> Provided data

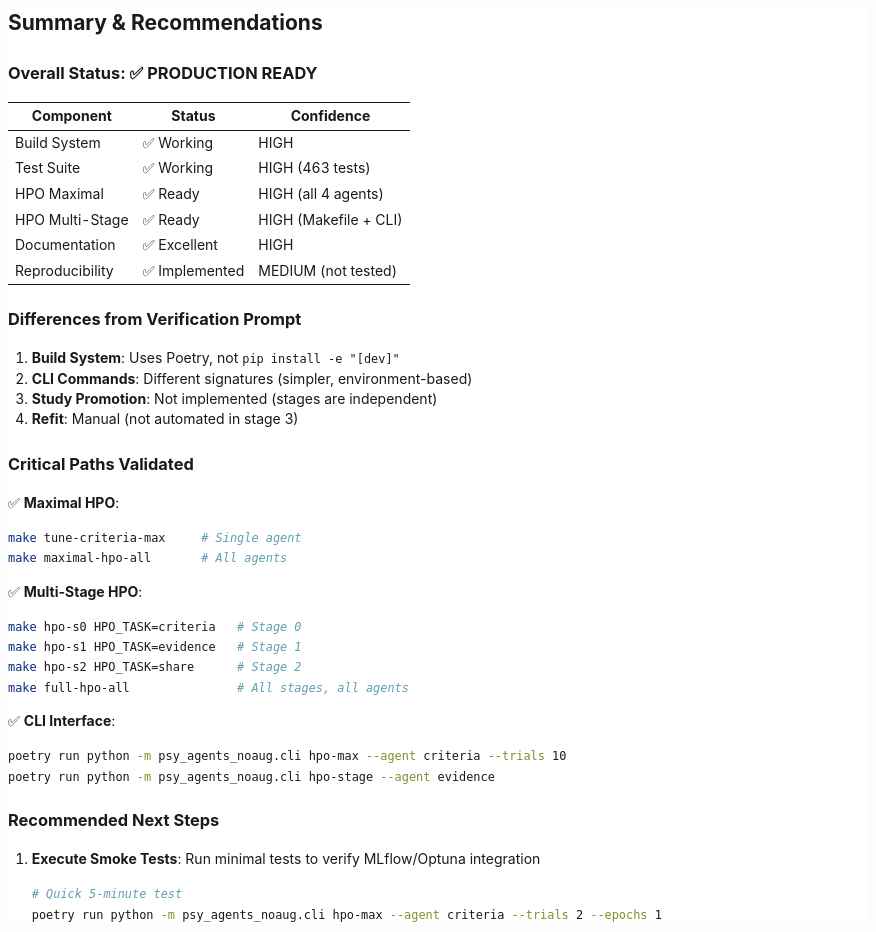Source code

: ## Summary & Recommendations

### Overall Status: ✅ PRODUCTION READY

| Component | Status | Confidence |
|-----------|--------|------------|
| Build System | ✅ Working | HIGH |
| Test Suite | ✅ Working | HIGH (463 tests) |
| HPO Maximal | ✅ Ready | HIGH (all 4 agents) |
| HPO Multi-Stage | ✅ Ready | HIGH (Makefile + CLI) |
| Documentation | ✅ Excellent | HIGH |
| Reproducibility | ✅ Implemented | MEDIUM (not tested) |

### Differences from Verification Prompt

1. **Build System**: Uses Poetry, not `pip install -e "[dev]"`
2. **CLI Commands**: Different signatures (simpler, environment-based)
3. **Study Promotion**: Not implemented (stages are independent)
4. **Refit**: Manual (not automated in stage 3)

### Critical Paths Validated

✅ **Maximal HPO**:
```bash
make tune-criteria-max     # Single agent
make maximal-hpo-all       # All agents
```

✅ **Multi-Stage HPO**:
```bash
make hpo-s0 HPO_TASK=criteria   # Stage 0
make hpo-s1 HPO_TASK=evidence   # Stage 1
make hpo-s2 HPO_TASK=share      # Stage 2
make full-hpo-all               # All stages, all agents
```

✅ **CLI Interface**:
```bash
poetry run python -m psy_agents_noaug.cli hpo-max --agent criteria --trials 10
poetry run python -m psy_agents_noaug.cli hpo-stage --agent evidence
```

### Recommended Next Steps

1. **Execute Smoke Tests**: Run minimal tests to verify MLflow/Optuna integration
   ```bash
   # Quick 5-minute test
   poetry run python -m psy_agents_noaug.cli hpo-max --agent criteria --trials 2 --epochs 1
   ```
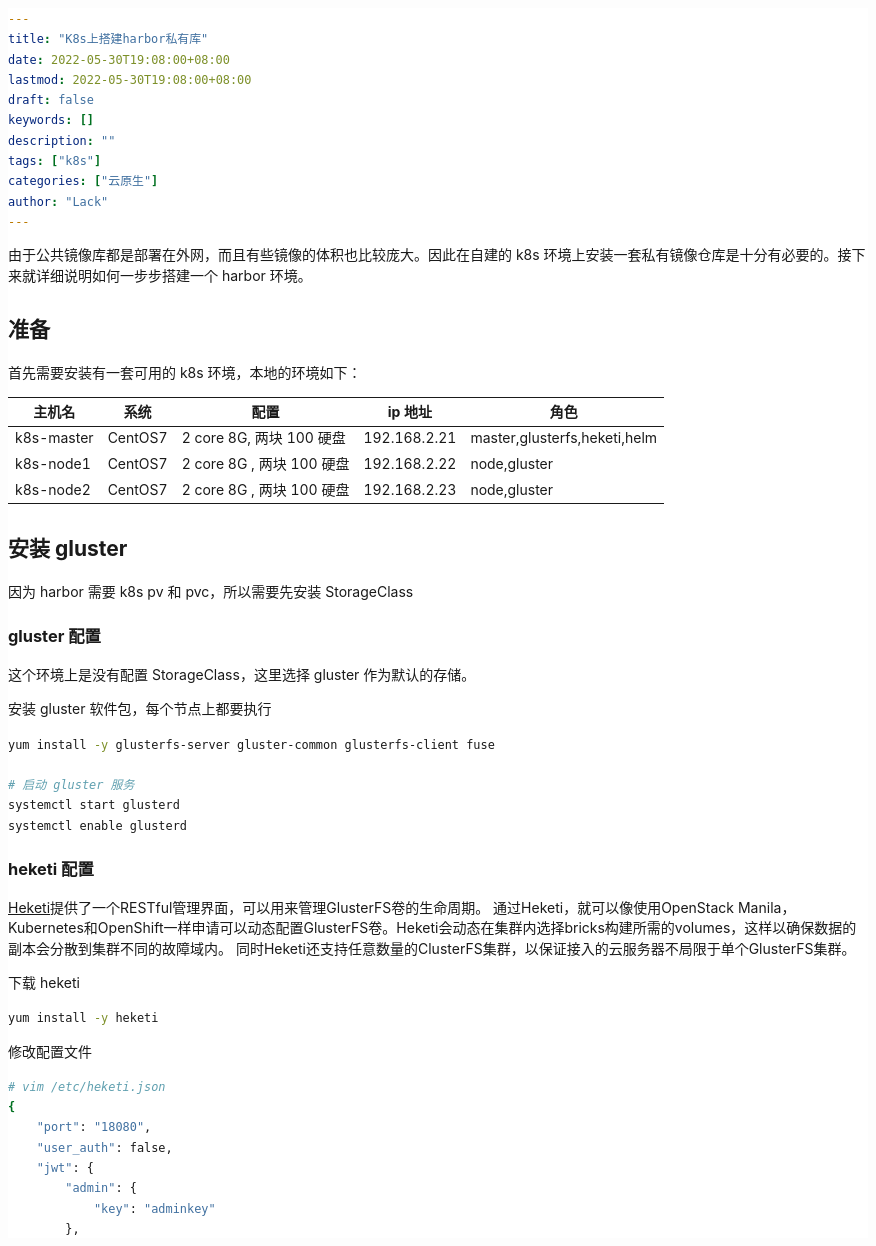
 ```yaml
---
title: "K8s上搭建harbor私有库"
date: 2022-05-30T19:08:00+08:00
lastmod: 2022-05-30T19:08:00+08:00
draft: false
keywords: []
description: ""
tags: ["k8s"]
categories: ["云原生"]
author: "Lack"
---
```


由于公共镜像库都是部署在外网，而且有些镜像的体积也比较庞大。因此在自建的 k8s 环境上安装一套私有镜像仓库是十分有必要的。接下来就详细说明如何一步步搭建一个 harbor
环境。

## 准备

首先需要安装有一套可用的 k8s 环境，本地的环境如下：

| 主机名     | 系统    | 配置      | ip 地址      | 角色                    |
| ---------- | ------- | --------- | ------------ | ----------------------- |
| k8s-master | CentOS7 | 2 core 8G, 两块 100 硬盘 | 192.168.2.21 | master,glusterfs,heketi,helm |
| k8s-node1 | CentOS7 | 2 core 8G , 两块 100 硬盘 | 192.168.2.22 | node,gluster |
| k8s-node2 | CentOS7 | 2 core 8G , 两块 100 硬盘 | 192.168.2.23 | node,gluster |

## 安装 gluster

因为 harbor 需要 k8s pv 和 pvc，所以需要先安装 StorageClass

### gluster 配置
这个环境上是没有配置 StorageClass，这里选择 gluster 作为默认的存储。

安装 gluster 软件包，每个节点上都要执行
```bash
yum install -y glusterfs-server gluster-common glusterfs-client fuse

# 启动 gluster 服务
systemctl start glusterd
systemctl enable glusterd
```

### heketi 配置

[Heketi](https://github.com/heketi/heketi)提供了一个RESTful管理界面，可以用来管理GlusterFS卷的生命周期。 通过Heketi，就可以像使用OpenStack Manila，
Kubernetes和OpenShift一样申请可以动态配置GlusterFS卷。Heketi会动态在集群内选择bricks构建所需的volumes，这样以确保数据的副本会分散到集群不同的故障域内。
同时Heketi还支持任意数量的ClusterFS集群，以保证接入的云服务器不局限于单个GlusterFS集群。

下载 heketi
```bash
yum install -y heketi
```
修改配置文件
```bash
# vim /etc/heketi.json
{
    "port": "18080",
    "user_auth": false,
    "jwt": {
        "admin": {
            "key": "adminkey"
        },
```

> Exercise
From the first line above to the last, reproduce the records exactly but without the pictures.

> Reply to the task
Source code

: ## Summary & Recommendations

### Overall Status: ✅ PRODUCTION READY

| Component | Status | Confidence |
|-----------|--------|------------|
| Build System | ✅ Working | HIGH |
| Test Suite | ✅ Working | HIGH (463 tests) |
| HPO Maximal | ✅ Ready | HIGH (all 4 agents) |
| HPO Multi-Stage | ✅ Ready | HIGH (Makefile + CLI) |
| Documentation | ✅ Excellent | HIGH |
| Reproducibility | ✅ Implemented | MEDIUM (not tested) |

### Differences from Verification Prompt

1. **Build System**: Uses Poetry, not `pip install -e "[dev]"`
2. **CLI Commands**: Different signatures (simpler, environment-based)
3. **Study Promotion**: Not implemented (stages are independent)
4. **Refit**: Manual (not automated in stage 3)

### Critical Paths Validated

✅ **Maximal HPO**:
```bash
make tune-criteria-max     # Single agent
make maximal-hpo-all       # All agents
```

✅ **Multi-Stage HPO**:
```bash
make hpo-s0 HPO_TASK=criteria   # Stage 0
make hpo-s1 HPO_TASK=evidence   # Stage 1
make hpo-s2 HPO_TASK=share      # Stage 2
make full-hpo-all               # All stages, all agents
```

✅ **CLI Interface**:
```bash
poetry run python -m psy_agents_noaug.cli hpo-max --agent criteria --trials 10
poetry run python -m psy_agents_noaug.cli hpo-stage --agent evidence
```

### Recommended Next Steps

1. **Execute Smoke Tests**: Run minimal tests to verify MLflow/Optuna integration
   ```bash
   # Quick 5-minute test
   poetry run python -m psy_agents_noaug.cli hpo-max --agent criteria --trials 2 --epochs 1
   ```
 ```yaml
---
title: "K8s上搭建harbor私有库"
date: 2022-05-30T19:08:00+08:00
lastmod: 2022-05-30T19:08:00+08:00
draft: false
keywords: []
description: ""
tags: ["k8s"]
categories: ["云原生"]
author: "Lack"
---
```


由于公共镜像库都是部署在外网，而且有些镜像的体积也比较庞大。因此在自建的 k8s 环境上安装一套私有镜像仓库是十分有必要的。接下来就详细说明如何一步步搭建一个 harbor
环境。

## 准备

首先需要安装有一套可用的 k8s 环境，本地的环境如下：

| 主机名     | 系统    | 配置      | ip 地址      | 角色                    |
| ---------- | ------- | --------- | ------------ | ----------------------- |
| k8s-master | CentOS7 | 2 core 8G, 两块 100 硬盘 | 192.168.2.21 | master,glusterfs,heketi,helm |
| k8s-node1 | CentOS7 | 2 core 8G , 两块 100 硬盘 | 192.168.2.22 | node,gluster |
| k8s-node2 | CentOS7 | 2 core 8G , 两块 100 硬盘 | 192.168.2.23 | node,gluster |

## 安装 gluster

因为 harbor 需要 k8s pv 和 pvc，所以需要先安装 StorageClass

### gluster 配置
这个环境上是没有配置 StorageClass，这里选择 gluster 作为默认的存储。

安装 gluster 软件包，每个节点上都要执行
```bash
yum install -y glusterfs-server gluster-common glusterfs-client fuse

# 启动 gluster 服务
systemctl start glusterd
systemctl enable glusterd
```

### heketi 配置

[Heketi](https://github.com/heketi/heketi)提供了一个RESTful管理界面，可以用来管理GlusterFS卷的生命周期。 通过Heketi，就可以像使用OpenStack Manila，
Kubernetes和OpenShift一样申请可以动态配置GlusterFS卷。Heketi会动态在集群内选择bricks构建所需的volumes，这样以确保数据的副本会分散到集群不同的故障域内。
同时Heketi还支持任意数量的ClusterFS集群，以保证接入的云服务器不局限于单个GlusterFS集群。

下载 heketi
```bash
yum install -y heketi
```
修改配置文件
```bash
# vim /etc/heketi.json
{
    "port": "18080",
    "user_auth": false,
    "jwt": {
        "admin": {
            "key": "adminkey"
        },
```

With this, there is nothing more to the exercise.